When an unmarried couple own property in joint names, the presumption is that the home is equally owned. The House of Lords’ decision in May in Stack v Dowden gave guidance about the exceptional circumstances in which a different intention could result in an unequal division at the end of the relationship. The background to the purchase, the nature of the relationship and the contributions made, before and during ownership, are of particular importance.
However, there is no scope for “fairness” nor are the discretionary remedies of the divorce court available. So in 1983, Valerie Burns (who took her partner’s name, kept the family home and raised their children) received nothing after living with her partner for 19 years. Contrast this with divorce since the House of Lords’ landmark decision in White v White in 2000, when a number of cases have made it clear that there is to be no discrimination between the breadwinner and the home-maker and child-carer.
Change has been long overdue. The 2001 Census for England and Wales recorded just over two million cohabiting couples with nearly 1.28 million dependent children between them.

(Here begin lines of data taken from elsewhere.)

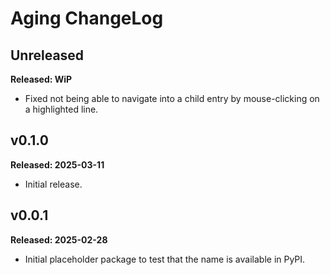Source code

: # Aging ChangeLog

## Unreleased

**Released: WiP**

- Fixed not being able to navigate into a child entry by mouse-clicking on a
  highlighted line.

## v0.1.0

**Released: 2025-03-11**

- Initial release.

## v0.0.1

**Released: 2025-02-28**

- Initial placeholder package to test that the name is available in PyPI.

[//]: # (ChangeLog.md ends here)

For these couples, whose relationships are marked by intimacy and exclusivity, distinct from divorcing couples, the Law Commission’s proposals could enable separated partners to claim a share of property, capital payments and a share of the other’s pension with the aim of reaching a clean-break settlement, and if there are children, payments for childcare costs. Eligibility will be determined by the length of the relationship or if there are children. Applicants must make a “qualifying contribution” to the relationship giving rise to “certain enduring consequences at the point of separation”.
The reforming legislation is not timetabled and leading politicians are undecided about how far marriage and unmarried relationships are to be supported and protected.
What is clear is that any new law will not protect other co-owning or cohabiting relationships, which include blood relatives (elderly siblings perhaps) or “caring” relationships.
The sharp increase in house prices in recent years has intensified the need to co-own, and also made it financially worthwhile to go to law to decide ownership at the end of the relationship, as the fight is over relatively large sums of money. Few people can afford to buy a first property easily by themselves, since earnings have not kept pace with house price increases. Many parents pay the deposit or guarantee a mortgage and will co-own the home to protect themselves.
At the other end of the economic cycle, in an attempt to avoid the impact of inheritance tax, assets pass on death to adult children, who then club together to house the surviving spouse out of the estate.
In times of lower house prices, higher mortgage capacity or even negative equity, settlement of any dispute was relatively straightforward. When legal costs might be £30,000 to take a case to a fully contested final hearing, without significant equity it was far better to settle the case. But today, people are far more inclined to argue about each percentage point in the property, which might mean several thousand pounds.
One way to regulate the outcome yourself is a cohabitation agreement – essentially a prenuptial agreement for those who are unmarried (including parents buying with an adult child or siblings housing an elderly parent). You can provide for different contributions, payment of mortgages or outgoings or other specific factors. They are almost always binding if everyone involved understands the agreement and has independent legal advice on it.
Public reaction to the proposals for cohabitation will indicate whether the law is ahead of society in promoting change or behind it in catching up with what is already happening.
Hazel Wright is a partner and Graeme Fraser a solicitor in the specialist family law team in the private client group at Cumberland Ellis LLP.